Collected data entries
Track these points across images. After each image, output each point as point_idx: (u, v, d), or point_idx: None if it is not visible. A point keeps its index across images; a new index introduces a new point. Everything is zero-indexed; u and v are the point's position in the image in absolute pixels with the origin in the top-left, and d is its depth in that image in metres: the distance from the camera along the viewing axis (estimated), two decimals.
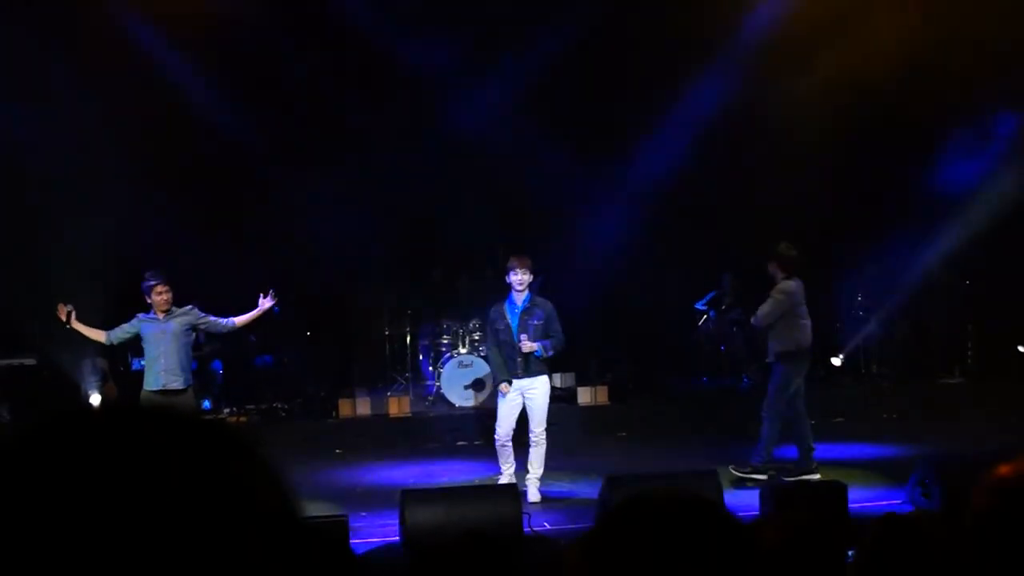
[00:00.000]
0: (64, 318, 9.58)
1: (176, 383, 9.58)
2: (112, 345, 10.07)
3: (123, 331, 9.79)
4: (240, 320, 10.03)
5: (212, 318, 9.92)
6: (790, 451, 10.48)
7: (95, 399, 12.49)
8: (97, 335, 9.80)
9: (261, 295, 10.02)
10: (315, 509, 9.04)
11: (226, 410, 13.65)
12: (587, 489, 9.92)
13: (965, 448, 10.52)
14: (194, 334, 10.09)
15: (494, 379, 10.66)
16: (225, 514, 0.99)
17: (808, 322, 10.29)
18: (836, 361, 14.64)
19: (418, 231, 15.59)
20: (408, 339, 14.66)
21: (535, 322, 9.69)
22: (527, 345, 9.61)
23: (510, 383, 9.76)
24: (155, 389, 9.56)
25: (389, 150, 15.03)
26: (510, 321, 9.76)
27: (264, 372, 14.42)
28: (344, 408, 13.59)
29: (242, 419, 13.40)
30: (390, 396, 13.97)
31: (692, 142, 14.99)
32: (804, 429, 10.29)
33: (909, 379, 15.01)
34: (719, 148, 15.16)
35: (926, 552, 2.71)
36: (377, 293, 14.87)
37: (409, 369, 14.60)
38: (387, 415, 13.62)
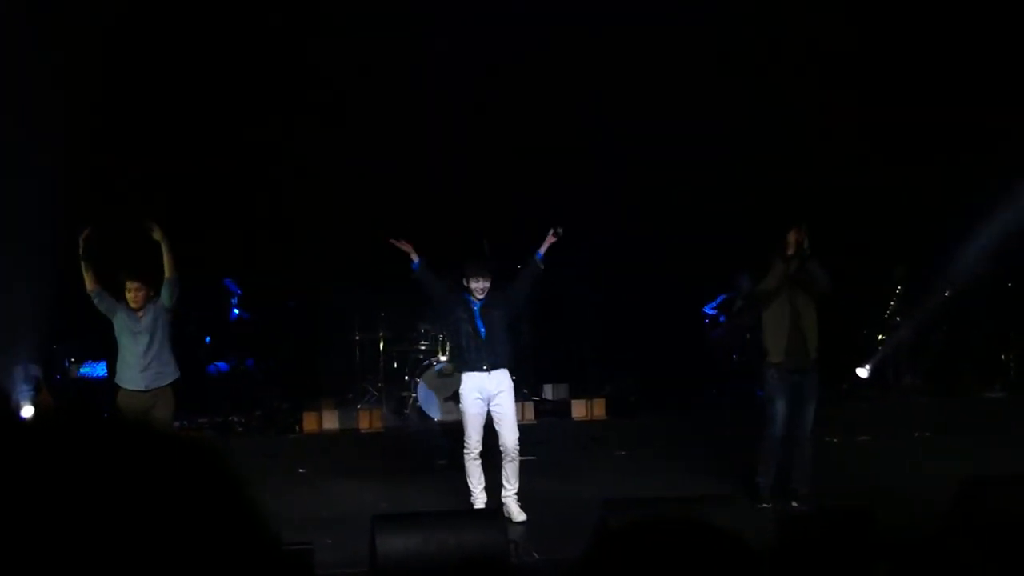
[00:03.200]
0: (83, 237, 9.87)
1: (160, 381, 10.09)
2: (92, 298, 10.10)
3: (106, 300, 10.05)
4: (167, 270, 10.07)
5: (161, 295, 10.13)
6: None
7: (27, 410, 12.42)
8: (88, 277, 9.98)
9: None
10: None
11: (175, 423, 13.58)
12: (581, 515, 9.86)
13: (1008, 470, 10.50)
14: (169, 316, 10.26)
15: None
16: (186, 540, 1.00)
17: None
18: (862, 372, 14.64)
19: (394, 222, 15.52)
20: (381, 345, 14.65)
21: (499, 311, 10.10)
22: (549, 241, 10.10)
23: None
24: (136, 389, 9.97)
25: (361, 120, 15.03)
26: (474, 309, 10.13)
27: (218, 380, 14.37)
28: (309, 422, 13.56)
29: (192, 434, 13.31)
30: (360, 409, 13.97)
31: (705, 130, 15.02)
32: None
33: (945, 393, 15.01)
34: (735, 134, 15.16)
35: None
36: (346, 292, 14.83)
37: (382, 379, 14.59)
38: (357, 430, 13.60)
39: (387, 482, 11.98)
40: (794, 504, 10.27)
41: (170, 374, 10.16)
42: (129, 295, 9.95)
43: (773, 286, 10.36)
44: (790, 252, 10.26)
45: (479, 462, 10.10)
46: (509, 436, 10.03)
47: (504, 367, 10.14)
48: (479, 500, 10.09)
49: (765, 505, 10.33)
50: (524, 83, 14.84)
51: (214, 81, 14.40)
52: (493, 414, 10.09)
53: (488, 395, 10.05)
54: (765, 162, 15.06)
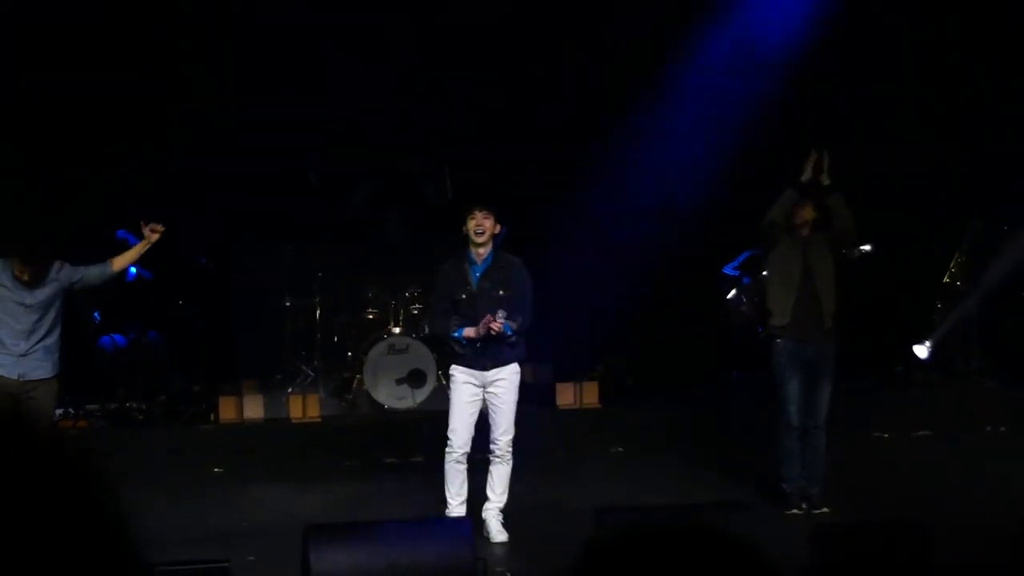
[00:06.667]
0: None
1: (40, 371, 9.80)
2: None
3: None
4: (118, 262, 10.26)
5: (84, 269, 10.06)
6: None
7: None
8: None
9: (143, 224, 10.23)
10: (185, 552, 8.98)
11: (58, 411, 13.51)
12: (567, 526, 9.91)
13: None
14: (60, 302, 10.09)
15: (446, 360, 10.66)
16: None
17: None
18: (921, 351, 14.62)
19: (332, 151, 15.40)
20: (318, 313, 14.65)
21: (500, 292, 9.94)
22: (496, 324, 9.71)
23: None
24: (8, 377, 9.67)
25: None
26: (473, 286, 10.01)
27: (113, 357, 14.23)
28: (226, 409, 13.54)
29: (81, 424, 13.33)
30: (291, 393, 13.95)
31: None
32: None
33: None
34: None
35: None
36: (273, 248, 14.87)
37: (319, 356, 14.59)
38: (287, 419, 13.60)
39: (324, 485, 12.02)
40: (825, 510, 10.41)
41: (53, 366, 9.99)
42: (20, 271, 9.65)
43: (777, 217, 10.42)
44: (804, 178, 10.36)
45: (464, 466, 10.09)
46: (503, 433, 10.08)
47: (511, 363, 10.14)
48: (454, 514, 9.99)
49: (795, 511, 10.47)
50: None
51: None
52: (489, 401, 10.12)
53: (485, 381, 10.07)
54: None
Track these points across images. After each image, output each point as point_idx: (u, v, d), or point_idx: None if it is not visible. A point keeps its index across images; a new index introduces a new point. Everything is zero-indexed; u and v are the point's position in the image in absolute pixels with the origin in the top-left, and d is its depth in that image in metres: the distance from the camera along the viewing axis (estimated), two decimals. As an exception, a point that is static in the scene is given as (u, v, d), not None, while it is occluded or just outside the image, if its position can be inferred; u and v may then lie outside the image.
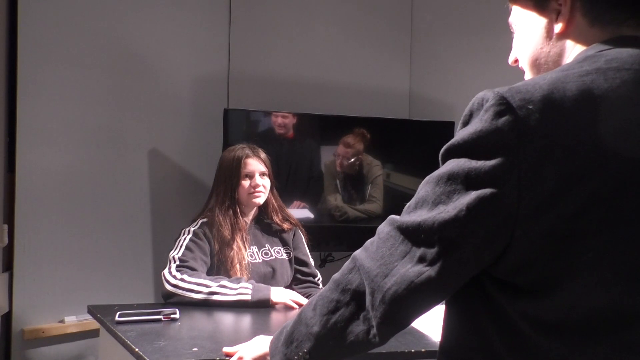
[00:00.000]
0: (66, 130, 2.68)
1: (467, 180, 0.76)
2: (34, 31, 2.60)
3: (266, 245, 2.28)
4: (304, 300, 2.05)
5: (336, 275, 0.93)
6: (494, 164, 0.74)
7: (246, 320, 1.93)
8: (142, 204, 2.87)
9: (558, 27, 0.86)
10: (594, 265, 0.74)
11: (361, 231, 3.12)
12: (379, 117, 3.14)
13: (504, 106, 0.74)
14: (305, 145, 3.11)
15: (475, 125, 0.76)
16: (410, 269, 0.81)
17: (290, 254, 2.30)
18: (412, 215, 0.83)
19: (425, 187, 0.82)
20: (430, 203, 0.80)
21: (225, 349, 1.44)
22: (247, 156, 2.23)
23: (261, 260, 2.23)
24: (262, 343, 1.27)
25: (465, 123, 0.80)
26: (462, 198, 0.76)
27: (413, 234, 0.81)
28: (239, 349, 1.37)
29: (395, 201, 3.15)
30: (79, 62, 2.70)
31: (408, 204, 0.85)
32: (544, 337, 0.76)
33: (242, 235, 2.20)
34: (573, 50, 0.86)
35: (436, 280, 0.79)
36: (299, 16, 3.19)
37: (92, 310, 1.90)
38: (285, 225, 2.31)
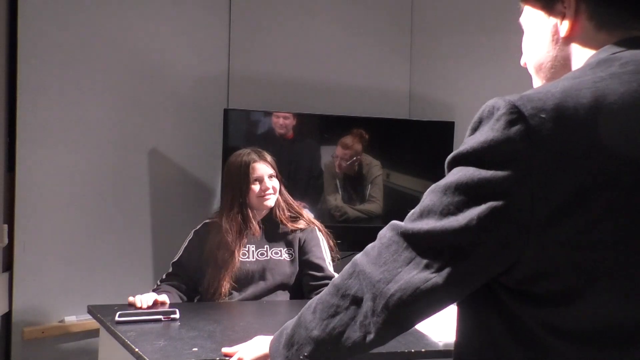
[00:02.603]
0: (66, 130, 2.69)
1: (478, 191, 0.74)
2: (34, 31, 2.60)
3: (265, 246, 2.28)
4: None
5: (336, 280, 0.93)
6: (505, 175, 0.72)
7: (246, 320, 1.93)
8: (142, 204, 2.87)
9: (564, 31, 0.85)
10: (612, 275, 0.72)
11: (361, 231, 3.12)
12: (378, 117, 3.14)
13: (515, 115, 0.72)
14: (305, 145, 3.11)
15: (486, 134, 0.74)
16: (415, 275, 0.79)
17: (292, 255, 2.29)
18: (417, 223, 0.81)
19: (431, 196, 0.81)
20: (438, 213, 0.78)
21: (225, 350, 1.44)
22: (254, 161, 2.26)
23: (254, 259, 2.24)
24: (262, 343, 1.27)
25: (474, 130, 0.78)
26: (473, 208, 0.74)
27: (419, 241, 0.80)
28: (238, 350, 1.37)
29: (395, 201, 3.15)
30: (79, 62, 2.70)
31: (412, 211, 0.84)
32: (562, 344, 0.75)
33: (244, 242, 2.22)
34: (581, 54, 0.85)
35: (443, 288, 0.78)
36: (299, 16, 3.19)
37: (92, 310, 1.90)
38: (290, 225, 2.30)
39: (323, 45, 3.23)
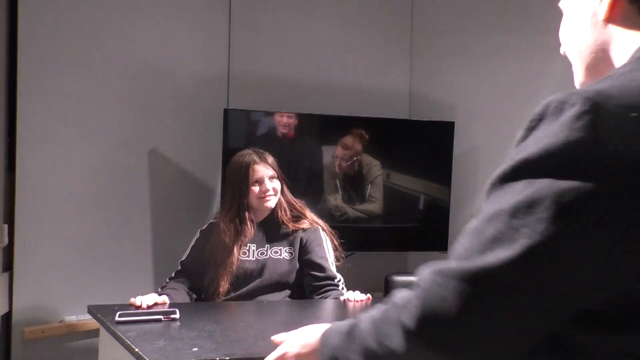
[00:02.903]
0: (66, 130, 2.69)
1: (560, 208, 0.61)
2: (34, 31, 2.60)
3: (266, 245, 2.28)
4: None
5: (376, 316, 0.79)
6: (593, 186, 0.60)
7: (246, 320, 1.93)
8: (142, 204, 2.87)
9: (602, 13, 0.78)
10: None
11: (361, 231, 3.12)
12: (378, 117, 3.14)
13: (597, 114, 0.61)
14: (305, 145, 3.11)
15: (560, 136, 0.62)
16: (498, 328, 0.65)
17: (292, 254, 2.29)
18: (482, 258, 0.65)
19: (495, 224, 0.65)
20: (512, 240, 0.63)
21: (274, 338, 1.35)
22: (255, 162, 2.25)
23: (254, 259, 2.25)
24: (310, 337, 1.13)
25: (532, 129, 0.66)
26: (555, 229, 0.61)
27: (491, 281, 0.64)
28: (284, 340, 1.27)
29: (395, 201, 3.14)
30: (79, 62, 2.70)
31: (460, 250, 0.69)
32: None
33: (241, 244, 2.22)
34: (623, 39, 0.77)
35: (523, 326, 0.66)
36: (299, 16, 3.19)
37: (92, 310, 1.90)
38: (292, 225, 2.29)
39: (323, 45, 3.23)
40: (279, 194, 2.28)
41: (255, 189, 2.24)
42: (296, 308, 2.11)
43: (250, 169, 2.24)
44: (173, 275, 2.26)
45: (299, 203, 2.37)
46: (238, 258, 2.21)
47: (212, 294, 2.19)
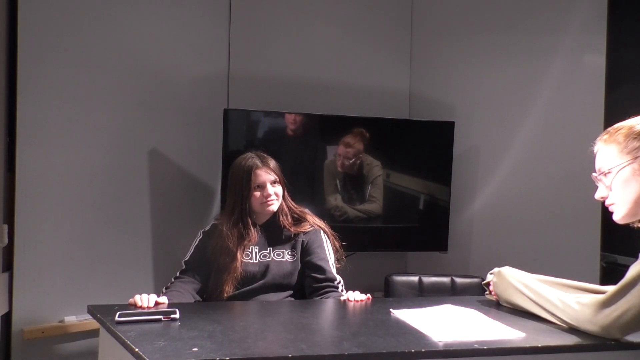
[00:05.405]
0: (66, 130, 2.69)
1: None
2: (34, 31, 2.60)
3: (268, 248, 2.27)
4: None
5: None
6: None
7: (246, 319, 1.93)
8: (142, 204, 2.87)
9: None
10: None
11: (361, 231, 3.12)
12: (379, 117, 3.14)
13: None
14: (305, 145, 3.11)
15: None
16: None
17: (294, 256, 2.29)
18: None
19: None
20: None
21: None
22: (257, 167, 2.24)
23: (257, 261, 2.24)
24: None
25: None
26: None
27: None
28: None
29: (395, 201, 3.15)
30: (79, 62, 2.70)
31: None
32: None
33: (245, 247, 2.22)
34: None
35: None
36: (299, 16, 3.19)
37: (92, 310, 1.90)
38: (294, 229, 2.29)
39: (323, 45, 3.23)
40: (281, 198, 2.28)
41: (257, 193, 2.23)
42: (296, 308, 2.11)
43: (253, 173, 2.23)
44: (178, 274, 2.24)
45: (299, 208, 2.37)
46: (242, 262, 2.20)
47: (217, 297, 2.19)
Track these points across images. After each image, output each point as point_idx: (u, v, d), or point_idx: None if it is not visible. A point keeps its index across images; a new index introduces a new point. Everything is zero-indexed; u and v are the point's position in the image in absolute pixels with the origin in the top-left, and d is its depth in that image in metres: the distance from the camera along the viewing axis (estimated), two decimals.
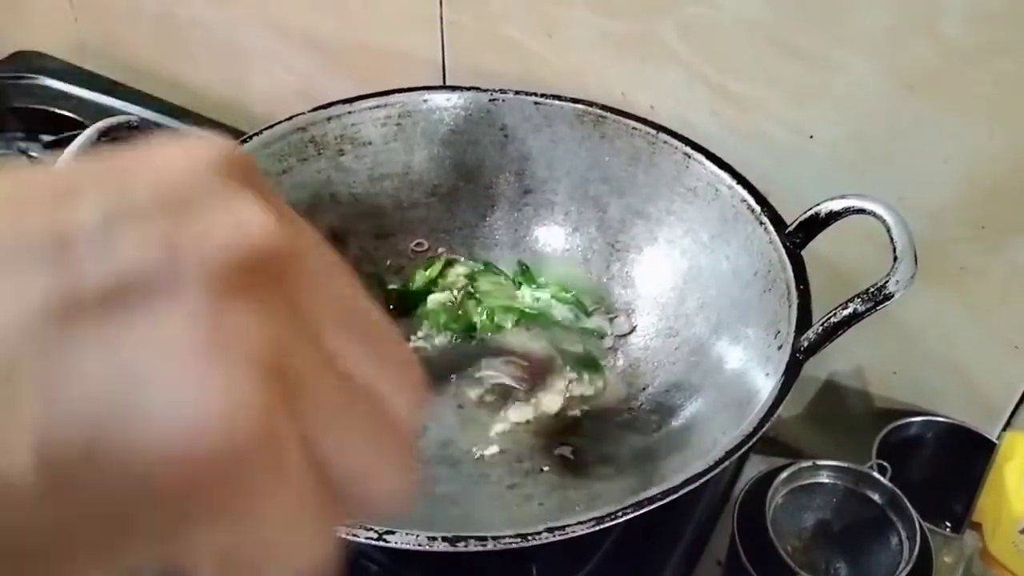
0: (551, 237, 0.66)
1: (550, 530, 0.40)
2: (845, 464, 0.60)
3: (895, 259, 0.47)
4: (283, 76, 0.83)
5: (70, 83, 0.89)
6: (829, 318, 0.47)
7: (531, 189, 0.66)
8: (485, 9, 0.67)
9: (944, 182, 0.56)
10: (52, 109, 0.85)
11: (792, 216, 0.59)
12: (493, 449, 0.56)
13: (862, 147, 0.58)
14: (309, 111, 0.63)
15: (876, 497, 0.59)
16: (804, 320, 0.49)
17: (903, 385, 0.66)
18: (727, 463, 0.43)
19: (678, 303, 0.60)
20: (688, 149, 0.60)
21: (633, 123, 0.63)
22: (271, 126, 0.62)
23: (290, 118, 0.62)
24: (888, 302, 0.46)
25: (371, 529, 0.40)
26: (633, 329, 0.62)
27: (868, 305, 0.46)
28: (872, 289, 0.46)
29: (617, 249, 0.64)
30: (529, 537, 0.39)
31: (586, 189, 0.65)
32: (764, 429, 0.45)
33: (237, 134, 0.81)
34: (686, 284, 0.60)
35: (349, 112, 0.64)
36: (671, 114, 0.63)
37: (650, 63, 0.62)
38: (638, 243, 0.63)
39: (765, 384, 0.48)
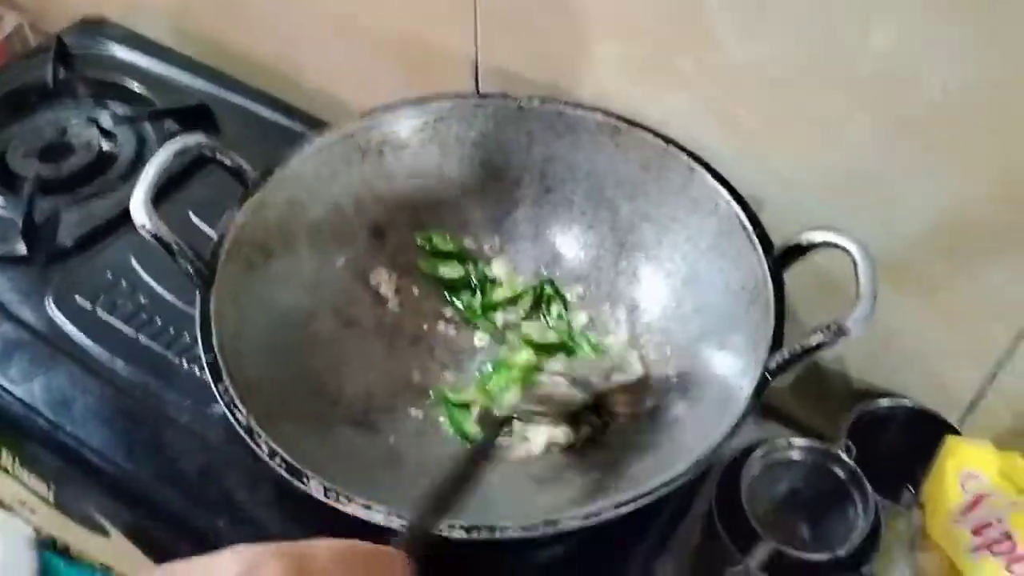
0: (569, 233, 0.74)
1: (547, 523, 0.49)
2: (815, 443, 0.69)
3: (857, 297, 0.54)
4: (330, 58, 0.90)
5: (136, 51, 0.96)
6: (796, 345, 0.55)
7: (552, 189, 0.73)
8: (519, 22, 0.73)
9: (922, 213, 0.63)
10: (120, 81, 0.92)
11: (786, 232, 0.67)
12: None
13: (851, 178, 0.64)
14: (355, 119, 0.71)
15: (840, 473, 0.68)
16: (777, 341, 0.57)
17: (879, 371, 0.74)
18: (697, 471, 0.52)
19: (676, 304, 0.68)
20: (693, 163, 0.67)
21: (646, 134, 0.69)
22: (322, 134, 0.69)
23: (339, 126, 0.70)
24: (846, 337, 0.54)
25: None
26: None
27: (829, 338, 0.54)
28: (833, 326, 0.54)
29: (626, 248, 0.72)
30: (529, 528, 0.49)
31: (602, 191, 0.72)
32: (734, 435, 0.54)
33: (289, 109, 0.89)
34: (684, 287, 0.68)
35: (390, 118, 0.71)
36: (681, 130, 0.69)
37: (665, 87, 0.68)
38: (645, 244, 0.71)
39: (739, 396, 0.56)
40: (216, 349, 0.56)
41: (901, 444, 0.73)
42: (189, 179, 0.82)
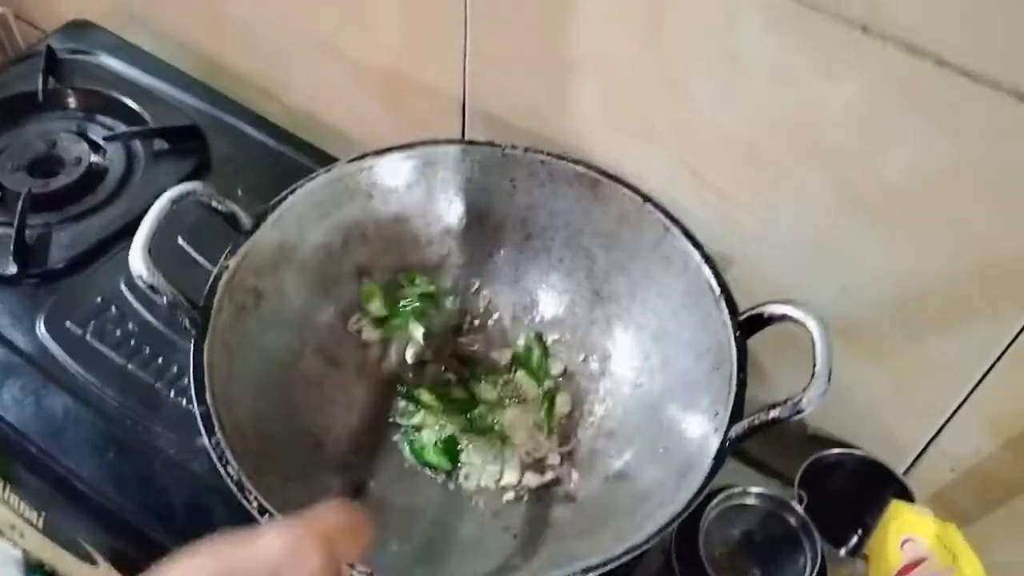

Work to be completed: Retype only the lines above between the line with "4: (304, 300, 2.05)" and the line with "28: (239, 349, 1.37)", counting those two lines as well, and keep every character as it is.

Result of this task:
4: (304, 300, 2.05)
5: (336, 275, 0.93)
6: (494, 164, 0.74)
7: (246, 320, 1.93)
8: (142, 204, 2.87)
9: (558, 27, 0.86)
10: (594, 265, 0.74)
11: (361, 231, 3.12)
12: (379, 117, 3.14)
13: (504, 106, 0.74)
14: (305, 145, 3.11)
15: (475, 125, 0.76)
16: (410, 269, 0.81)
17: (290, 254, 2.30)
18: (412, 215, 0.83)
19: (425, 187, 0.82)
20: (430, 203, 0.80)
21: (225, 349, 1.44)
22: (247, 156, 2.23)
23: (261, 260, 2.23)
24: (262, 343, 1.27)
25: (465, 123, 0.80)
26: (462, 198, 0.76)
27: (413, 234, 0.81)
28: (239, 349, 1.37)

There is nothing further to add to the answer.